Athens kicked off this week with long-awaited concessions aimed at resolving the debt row with its European and International Monetary Fund (IMF) creditors, addressing key points that have plagued five fractious months of bailout talks.

The Greek government, which was elected on an anti-austerity platform in January, delivered proposals to raise some VAT rates and hike business taxes, increase employee and employer pension contributions, and narrow the country’s budgetary gap.

But however relieved those proposals left stock markets and European leaders that an elusive debt deal may finally be attainable, experts remain unconvinced about the plan’s effectiveness.

“The Greek proposal is way too heavy on one-off tax measures… on the wrong taxes in general (businesses) and not enough on real reforms,” said Unicredit economist Erik Nielsen.

The revamped plan is aimed at unblocking bailout funds, with Greece facing a June 30 deadline to repay the IMF about 1.5 billion euros ($1.7 billion).

The EU and IMF want Greece to achieve a primary surplus target this year of one percent of annual gross domestic product (GDP), followed by two percent in 2016 and three percent in 2017.

In order to achieve this, creditors demanded cutbacks representing 1.5 percent of GDP this year and 2.5 percent next year.

After months of wrangling, Athens relented on Monday and presented measures exceeding those demands with cuts equal to 1.51 percent and 2.87 percent of GDP respectively.

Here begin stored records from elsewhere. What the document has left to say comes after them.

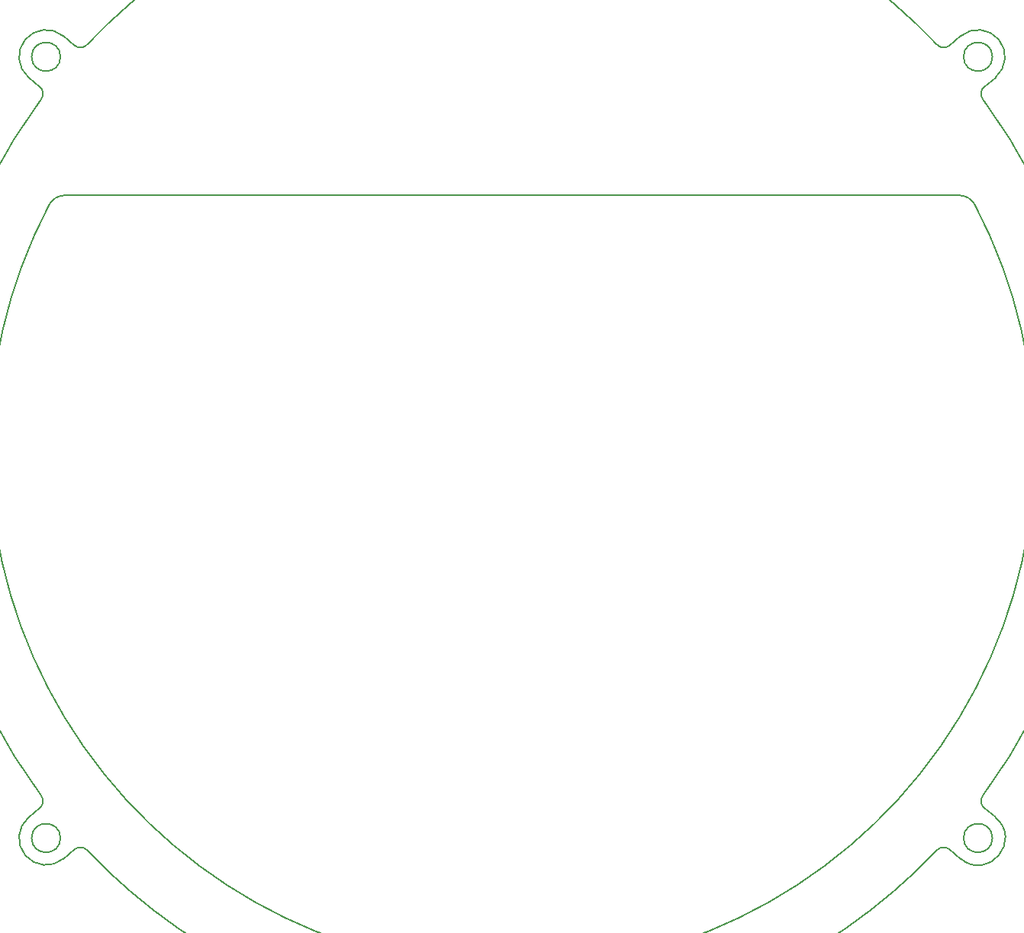
<source format=gbr>
%TF.GenerationSoftware,KiCad,Pcbnew,(6.0.11)*%
%TF.CreationDate,2023-10-13T17:08:53+09:00*%
%TF.ProjectId,engel_line_board,656e6765-6c5f-46c6-996e-655f626f6172,rev?*%
%TF.SameCoordinates,Original*%
%TF.FileFunction,Profile,NP*%
%FSLAX46Y46*%
G04 Gerber Fmt 4.6, Leading zero omitted, Abs format (unit mm)*
G04 Created by KiCad (PCBNEW (6.0.11)) date 2023-10-13 17:08:53*
%MOMM*%
%LPD*%
G01*
G04 APERTURE LIST*
%TA.AperFunction,Profile*%
%ADD10C,0.200000*%
%TD*%
G04 APERTURE END LIST*
D10*
X207173525Y-135266620D02*
G75*
G03*
X207334357Y-136627864I803575J-595180D01*
G01*
X102706490Y-57893389D02*
G75*
G03*
X102545644Y-56532136I-803490J595189D01*
G01*
X102706449Y-57893359D02*
G75*
G03*
X102706449Y-135266640I52233551J-38686641D01*
G01*
X102545632Y-136627851D02*
G75*
G03*
X102706449Y-135266640I-642832J766051D01*
G01*
X106402326Y-51935921D02*
G75*
G03*
X107770836Y-51857858I642774J766221D01*
G01*
X101303638Y-55489969D02*
X102545644Y-56532136D01*
X105341613Y-68580011D02*
G75*
G03*
X103570242Y-69651428I-13J-1999989D01*
G01*
X104832000Y-53191836D02*
G75*
G03*
X104832000Y-53191836I-1600000J0D01*
G01*
X204719638Y-50893704D02*
X203477631Y-51935870D01*
X202109164Y-51857858D02*
G75*
G03*
X107770836Y-51857858I-47169164J-44722142D01*
G01*
X106402369Y-51935870D02*
X105160362Y-50893704D01*
X104832000Y-139968164D02*
G75*
G03*
X104832000Y-139968164I-1600000J0D01*
G01*
X107770835Y-141302141D02*
G75*
G03*
X202109165Y-141302141I47169165J44722142D01*
G01*
X206309768Y-69651423D02*
G75*
G03*
X204538387Y-68580000I-1771368J-928577D01*
G01*
X102545643Y-136627864D02*
X101303638Y-137670031D01*
X204719642Y-142266292D02*
G75*
G03*
X208576362Y-137670031I1928358J2298132D01*
G01*
X101303674Y-137670074D02*
G75*
G03*
X105160362Y-142266296I1928326J-2298126D01*
G01*
X207334378Y-56532162D02*
G75*
G03*
X207173551Y-57893359I642722J-766038D01*
G01*
X208576362Y-137670031D02*
X207334357Y-136627864D01*
X203477592Y-141224178D02*
G75*
G03*
X202109165Y-141302141I-642792J-766022D01*
G01*
X202109120Y-51857900D02*
G75*
G03*
X203477631Y-51935870I725680J688100D01*
G01*
X203477632Y-141224130D02*
X204719638Y-142266296D01*
X207334356Y-56532136D02*
X208576362Y-55489969D01*
X208576326Y-55489926D02*
G75*
G03*
X204719638Y-50893704I-1928326J2298126D01*
G01*
X105160362Y-142266296D02*
X106402368Y-141224130D01*
X105160398Y-50893661D02*
G75*
G03*
X101303638Y-55489969I-1928398J-2298139D01*
G01*
X208248000Y-53191836D02*
G75*
G03*
X208248000Y-53191836I-1600000J0D01*
G01*
X207173551Y-135266640D02*
G75*
G03*
X207173551Y-57893359I-52233551J38686640D01*
G01*
X208248000Y-139968164D02*
G75*
G03*
X208248000Y-139968164I-1600000J0D01*
G01*
X107770875Y-141302103D02*
G75*
G03*
X106402368Y-141224130I-725675J-687997D01*
G01*
X204538387Y-68580000D02*
X105341613Y-68580000D01*
X103570242Y-69651428D02*
G75*
G03*
X206309758Y-69651428I51369758J-26928572D01*
G01*
M02*

</source>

Those should generate almost eight billion euros, mostly through taxes, including the restoration of a 23 percent VAT on the restaurant sector — the rate applied from 2011 to 2013.

Greek Prime Minister Alexis Tsipras said Athens had offered proposals that “exceeded” demands to balance the budget.

“The proposed list of measures appears to be fully in line with official creditors’ demands… compared to the previous one, the new Greek proposal appears to be much more solid and easily quantifiable,” noted economist Platon Monokroussos at Greek lender Eurobank.

– Tax-heavy mixture –

However, concerns persist that the tax-heavy mixture of measures could hammer an economy that slumped back into recession in the first quarter of 2015.

“Available estimates suggest that 7.3 billion euros or 93 percent of the total of 7.9 billion (euros) of the new fiscal commitments by the Greek government are increases in taxation and social security contributions,” added economist Jacob Funk Kirkegaard at the Peterson Institute for International Economics.

The only apparent exceptions are early retirement reforms — saving about 360 million euros — and a 200 million euro reduction in military expenditure, according to analysis cited by Monokroussos.

Otherwise, taxation is the emphasis.

VAT hikes aim to raise 2.04 billion euros, while higher social security contributions seek to reap another 2.17 billion euros.

Athens meanwhile wants to garner a hefty 2.53 billion euros from heavier taxation of businesses.

Kirkegaard noted the proposals “appear tailored to fit Tsipras’ ideological imperatives rather than Greece’s economic needs”.

A special 12 percent tax hike has also been proposed for business profits above 500,000 euros, while companies will be taxed at 29 percent rather than at the current rate of 26 percent from 2016 onwards.

Higher income earners and luxury goods would also be hit with increased levies, with sports cars, swimming pools, boats and private planes all targeted.

The broad nature of the hikes will likely hurt demand further in the recession-wracked economy, according to CMC Markets analyst Michael Hewson.

“Even a basic knowledge of economics should tell you that raising taxes when demand is shrinking is like squeezing the juice out of an already juiced lemon,” he added.

Tsipras, meanwhile, faces a tough battle at home to win parliamentary approval for any accord, and may risk members of his hard-left Syriza party accusing him of backsliding on campaign promises.